Oñgwaweñna’
By: Diohgwine
Softball is certainly a family affair for Jan Moses. After all, she is the second in line to a five-generation lineage of Native women softball players. Jan began playing on the all-Native Syracuse Red Jackets softball team with her mother, Eulalie Green Moses, when she was 15.
“We used to practice in a field by Tom Huff’s old house,” said Jan. “But our games were played on the old field behind where Helen Jones lives now on Main Road.”
Coaching the team back then was Stanley Buck and Vern Thompson who demanded a lot from the team.
“It was a tough but fun competition back then,” said Jan. “I was the youngest on the team and I wanted to prove myself to the older players, like Heddie Buck, Dale Solomon, and Jody Lewis.”
But going to practice and playing in games was not enough softball for Jan. She remembers clearing out a field behind her family’s home on the Nation, just so they could keep playing ball. Well after practice was over, you could find Jan continuing to practice her game.
“Softball was life for us,” recalled Jan. “Ginny Doctor and I cleared out a big part of my backyard so we could have our own field. We would play all day, every day.”
Another fond memory Jan shared was how the whole team would work together off the field as well. For their team to exist, they had to fundraise for all their expenses.
“During the Green Corn dance,” said Jan. “We would set up a booth and sell food to raise money for everything we needed, including material for our uniforms. Vern Thompson’s wife, Geralda, would hand sew this silk-like material to make them and they were sharp! One year, my mother painted a mural of a softball game on a big wooden board that people could pay to shoot at. We all were really dedicated to the team!”
Jan carried that determination through her adulthood, as the coach of her daughter Kellie’s softball team, the Onondaga Blue Jays.
“I was tough on them but they handled it good,” recalled Jan. “They were all a really good group of players. They won the championship every year. They were unbeatable.”
Kellie would go on to have two, talented, softball-playing daughters of her own, Allison and Ganarehawi Printup. Both of Jan’s granddaughters played for the Blue Jays, although by then it was named the Onondaga Nation girls’ softball team. Allison also played with Team Haudenosaunee during the 2002 North American Indigenous Games, as well as many leagues and tournaments throughout New York State.
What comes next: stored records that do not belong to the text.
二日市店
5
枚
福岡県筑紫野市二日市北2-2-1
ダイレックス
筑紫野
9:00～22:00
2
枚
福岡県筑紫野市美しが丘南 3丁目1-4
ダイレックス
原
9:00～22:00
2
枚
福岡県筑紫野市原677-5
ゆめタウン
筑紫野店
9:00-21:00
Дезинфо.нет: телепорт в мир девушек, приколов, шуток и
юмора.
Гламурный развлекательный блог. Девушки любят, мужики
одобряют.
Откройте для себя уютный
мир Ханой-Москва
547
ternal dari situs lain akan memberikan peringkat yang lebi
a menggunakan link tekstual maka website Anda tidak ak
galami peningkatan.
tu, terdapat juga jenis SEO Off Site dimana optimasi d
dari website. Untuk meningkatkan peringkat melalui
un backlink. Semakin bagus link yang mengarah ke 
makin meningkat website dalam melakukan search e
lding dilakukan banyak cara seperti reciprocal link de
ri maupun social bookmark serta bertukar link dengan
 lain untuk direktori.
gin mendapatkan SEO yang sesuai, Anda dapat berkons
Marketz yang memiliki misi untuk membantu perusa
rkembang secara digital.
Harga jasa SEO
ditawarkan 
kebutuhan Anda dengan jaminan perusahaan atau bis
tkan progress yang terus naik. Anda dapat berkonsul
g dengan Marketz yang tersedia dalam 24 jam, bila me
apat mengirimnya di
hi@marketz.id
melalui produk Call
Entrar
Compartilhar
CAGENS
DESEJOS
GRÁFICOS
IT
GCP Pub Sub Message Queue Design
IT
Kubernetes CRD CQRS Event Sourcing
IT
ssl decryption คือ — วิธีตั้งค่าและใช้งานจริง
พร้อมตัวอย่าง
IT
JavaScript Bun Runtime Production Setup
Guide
Ganarehawi was a pitcher like her great-grandma Eulalie. Ganarehawi went on to play for Onondaga Community College’s softball team when they won the National Junior College Athletic Association Region 3 championship in 2017. She has also dedicated her time to coaching the Nation’s young girls’ team she once played for. And like her grandmother, used fundraising to purchase a batting cage for all the players on the Nation to use.
“Softball is life for our family,” said Jan . “When Allison had her daughter, the first gift I gave her was a little glove and bat. Her little sister Judanih is playing t-ball with it.”
Jan Moses and her girls continue to embody the right mixture of sportsmanship and talent that it takes to build a family legacy.